On Aug. 25, Carrboro Mayor Lydia Lavelle declared Labor Day "Living Wage Day" to promote paying workers fairly. 

Lavelle said Labor Day makes the perfect Living Wage Day because it highlights working traditions. She said the nonprofit organization Orange County Living Wage asked her and other town officials to issue a proclamation focused on the benefits of livable wages.

“Carrboro has had a living wage for a while, so the proclamation was just to increase awareness regarding the importance of having a living wage,” she said.

She said it was important for employers and employees to respect each other in order to have a mutually beneficial environment. 

“By having a living wage, you get a workforce that knows you value them and that is more invested in the jobs they secure,” Lavelle said. “Businesses that have enforced a living wage policy see that employees are more likely to stick around longer.”

Carrboro is a very expensive community and affordability is a persistent issue, Board of Aldermen member Randee Haven-O’Donnell said.
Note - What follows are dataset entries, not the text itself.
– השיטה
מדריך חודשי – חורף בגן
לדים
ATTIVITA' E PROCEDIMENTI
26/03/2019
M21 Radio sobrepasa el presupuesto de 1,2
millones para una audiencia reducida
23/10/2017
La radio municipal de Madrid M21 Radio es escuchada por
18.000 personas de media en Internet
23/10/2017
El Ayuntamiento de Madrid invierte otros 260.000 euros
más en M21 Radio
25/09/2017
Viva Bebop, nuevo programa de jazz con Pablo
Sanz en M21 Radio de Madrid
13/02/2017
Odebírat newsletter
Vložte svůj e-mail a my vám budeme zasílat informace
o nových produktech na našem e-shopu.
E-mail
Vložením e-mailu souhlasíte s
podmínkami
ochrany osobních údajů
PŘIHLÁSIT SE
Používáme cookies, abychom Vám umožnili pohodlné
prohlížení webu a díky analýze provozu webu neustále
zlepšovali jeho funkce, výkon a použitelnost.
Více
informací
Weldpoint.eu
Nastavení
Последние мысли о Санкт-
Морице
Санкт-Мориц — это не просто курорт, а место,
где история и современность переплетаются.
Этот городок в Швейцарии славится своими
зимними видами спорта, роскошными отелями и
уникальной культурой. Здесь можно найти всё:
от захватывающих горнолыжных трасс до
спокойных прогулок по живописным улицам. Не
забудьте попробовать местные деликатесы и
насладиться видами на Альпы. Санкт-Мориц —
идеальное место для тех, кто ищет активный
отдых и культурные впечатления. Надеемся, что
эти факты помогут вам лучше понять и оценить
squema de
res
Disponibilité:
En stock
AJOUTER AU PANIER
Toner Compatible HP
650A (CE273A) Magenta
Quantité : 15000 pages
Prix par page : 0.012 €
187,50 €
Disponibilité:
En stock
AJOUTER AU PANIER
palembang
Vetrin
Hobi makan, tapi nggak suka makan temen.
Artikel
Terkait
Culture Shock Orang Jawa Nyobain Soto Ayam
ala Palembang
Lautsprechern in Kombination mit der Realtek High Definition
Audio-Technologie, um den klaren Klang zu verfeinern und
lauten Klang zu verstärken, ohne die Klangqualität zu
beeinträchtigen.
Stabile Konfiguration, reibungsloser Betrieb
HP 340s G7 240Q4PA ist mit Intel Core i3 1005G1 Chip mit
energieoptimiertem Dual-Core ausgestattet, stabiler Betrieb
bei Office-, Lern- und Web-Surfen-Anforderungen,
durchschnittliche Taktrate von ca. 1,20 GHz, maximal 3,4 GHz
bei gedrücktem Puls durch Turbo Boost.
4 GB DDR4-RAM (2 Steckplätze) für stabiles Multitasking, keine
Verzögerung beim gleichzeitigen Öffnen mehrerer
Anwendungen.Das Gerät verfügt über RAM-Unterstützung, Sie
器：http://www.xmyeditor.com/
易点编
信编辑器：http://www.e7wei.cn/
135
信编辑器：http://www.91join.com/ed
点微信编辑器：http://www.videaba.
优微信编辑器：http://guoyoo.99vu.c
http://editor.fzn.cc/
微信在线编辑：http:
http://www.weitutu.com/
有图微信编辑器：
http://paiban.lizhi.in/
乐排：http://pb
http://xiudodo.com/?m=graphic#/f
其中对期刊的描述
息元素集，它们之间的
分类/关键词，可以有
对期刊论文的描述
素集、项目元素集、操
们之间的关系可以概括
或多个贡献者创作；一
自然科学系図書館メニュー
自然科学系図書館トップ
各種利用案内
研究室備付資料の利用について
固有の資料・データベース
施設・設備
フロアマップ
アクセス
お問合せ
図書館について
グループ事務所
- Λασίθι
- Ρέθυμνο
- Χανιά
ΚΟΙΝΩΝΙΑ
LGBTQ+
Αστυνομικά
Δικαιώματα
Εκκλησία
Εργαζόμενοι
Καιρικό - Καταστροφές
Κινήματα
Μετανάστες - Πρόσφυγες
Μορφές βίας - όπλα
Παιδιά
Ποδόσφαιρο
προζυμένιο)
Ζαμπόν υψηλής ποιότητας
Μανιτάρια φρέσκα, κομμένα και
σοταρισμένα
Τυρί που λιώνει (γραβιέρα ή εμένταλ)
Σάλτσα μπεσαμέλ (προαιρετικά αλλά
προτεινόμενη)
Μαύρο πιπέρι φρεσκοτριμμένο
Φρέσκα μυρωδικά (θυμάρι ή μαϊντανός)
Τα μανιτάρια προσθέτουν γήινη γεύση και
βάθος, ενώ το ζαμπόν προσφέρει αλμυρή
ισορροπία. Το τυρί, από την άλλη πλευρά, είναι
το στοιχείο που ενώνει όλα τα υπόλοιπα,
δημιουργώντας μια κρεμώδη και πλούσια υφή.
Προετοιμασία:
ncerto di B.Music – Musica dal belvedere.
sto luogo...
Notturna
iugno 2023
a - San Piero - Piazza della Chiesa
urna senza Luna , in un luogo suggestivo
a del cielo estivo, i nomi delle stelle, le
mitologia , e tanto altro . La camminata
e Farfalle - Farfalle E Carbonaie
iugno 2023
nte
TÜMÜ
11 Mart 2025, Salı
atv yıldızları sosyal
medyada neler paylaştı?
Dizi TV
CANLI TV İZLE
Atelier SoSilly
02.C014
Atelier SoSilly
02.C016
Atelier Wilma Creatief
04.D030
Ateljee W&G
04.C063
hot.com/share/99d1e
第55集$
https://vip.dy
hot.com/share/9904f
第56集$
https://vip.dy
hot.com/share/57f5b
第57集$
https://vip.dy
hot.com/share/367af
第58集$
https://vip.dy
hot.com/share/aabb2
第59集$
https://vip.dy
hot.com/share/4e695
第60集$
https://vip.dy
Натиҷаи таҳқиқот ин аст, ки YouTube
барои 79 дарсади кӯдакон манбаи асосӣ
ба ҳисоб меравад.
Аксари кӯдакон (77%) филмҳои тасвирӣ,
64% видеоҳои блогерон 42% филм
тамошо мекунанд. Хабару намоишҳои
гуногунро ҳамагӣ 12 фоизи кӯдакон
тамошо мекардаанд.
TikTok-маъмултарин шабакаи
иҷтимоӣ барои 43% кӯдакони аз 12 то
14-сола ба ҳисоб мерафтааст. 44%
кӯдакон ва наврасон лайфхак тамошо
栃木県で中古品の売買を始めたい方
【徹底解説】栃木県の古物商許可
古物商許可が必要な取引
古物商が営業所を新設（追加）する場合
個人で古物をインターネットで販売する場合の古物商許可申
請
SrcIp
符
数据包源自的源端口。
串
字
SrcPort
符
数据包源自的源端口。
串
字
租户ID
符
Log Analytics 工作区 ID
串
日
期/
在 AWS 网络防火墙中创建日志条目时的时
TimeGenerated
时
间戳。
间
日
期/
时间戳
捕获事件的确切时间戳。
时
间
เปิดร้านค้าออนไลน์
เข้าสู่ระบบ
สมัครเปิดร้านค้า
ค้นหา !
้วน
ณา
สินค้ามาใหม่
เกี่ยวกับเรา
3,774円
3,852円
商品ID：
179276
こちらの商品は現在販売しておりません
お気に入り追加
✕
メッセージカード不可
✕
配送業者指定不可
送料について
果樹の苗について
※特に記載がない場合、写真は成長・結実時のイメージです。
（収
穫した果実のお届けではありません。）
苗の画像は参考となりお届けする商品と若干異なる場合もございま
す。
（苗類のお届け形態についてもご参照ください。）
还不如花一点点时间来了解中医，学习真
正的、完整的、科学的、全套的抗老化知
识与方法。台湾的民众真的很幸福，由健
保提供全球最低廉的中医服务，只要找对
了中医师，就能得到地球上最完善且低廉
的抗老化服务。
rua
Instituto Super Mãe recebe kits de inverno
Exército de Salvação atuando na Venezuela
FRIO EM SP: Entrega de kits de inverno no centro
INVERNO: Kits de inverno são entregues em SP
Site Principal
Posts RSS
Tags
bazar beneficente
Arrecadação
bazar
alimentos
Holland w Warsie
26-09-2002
She said she would like to see Carrboro's living wage raised to 15 dollars.

“I’m hoping that the federal minimum wage will go up and that more communities become inspired by what Carrboro’s community is doing,” she said.

O'Donnell said city representatives must be able to serve both those who suffer from poverty and those who live below the median income. 

Many Carrboro families work full-time jobs or sometimes multiple jobs to try and make ends meet, said Susan Romaine, steering committee chair for Orange County Living Wage.

“Many of them are making close to minimum wage and it’s always bothered me that people can be working their hardest, yet still need to rely so heavily on supplemental food,” Romaine said. “We as a community firmly believe that working families should be able to provide for their basic needs such as food, clothes, transportation and childcare.”

Romaine said publicizing which businesses have implemented a living wage policy will not only promote awareness, but also support those employers. 

“We are trying to create more awareness about those businesses in the community that have stepped up and are now paying their full-time employees a living wage,” Romaine said. "The idea being that these employers are doing such a great service to the community and we need to support those employers by bringing them customers.”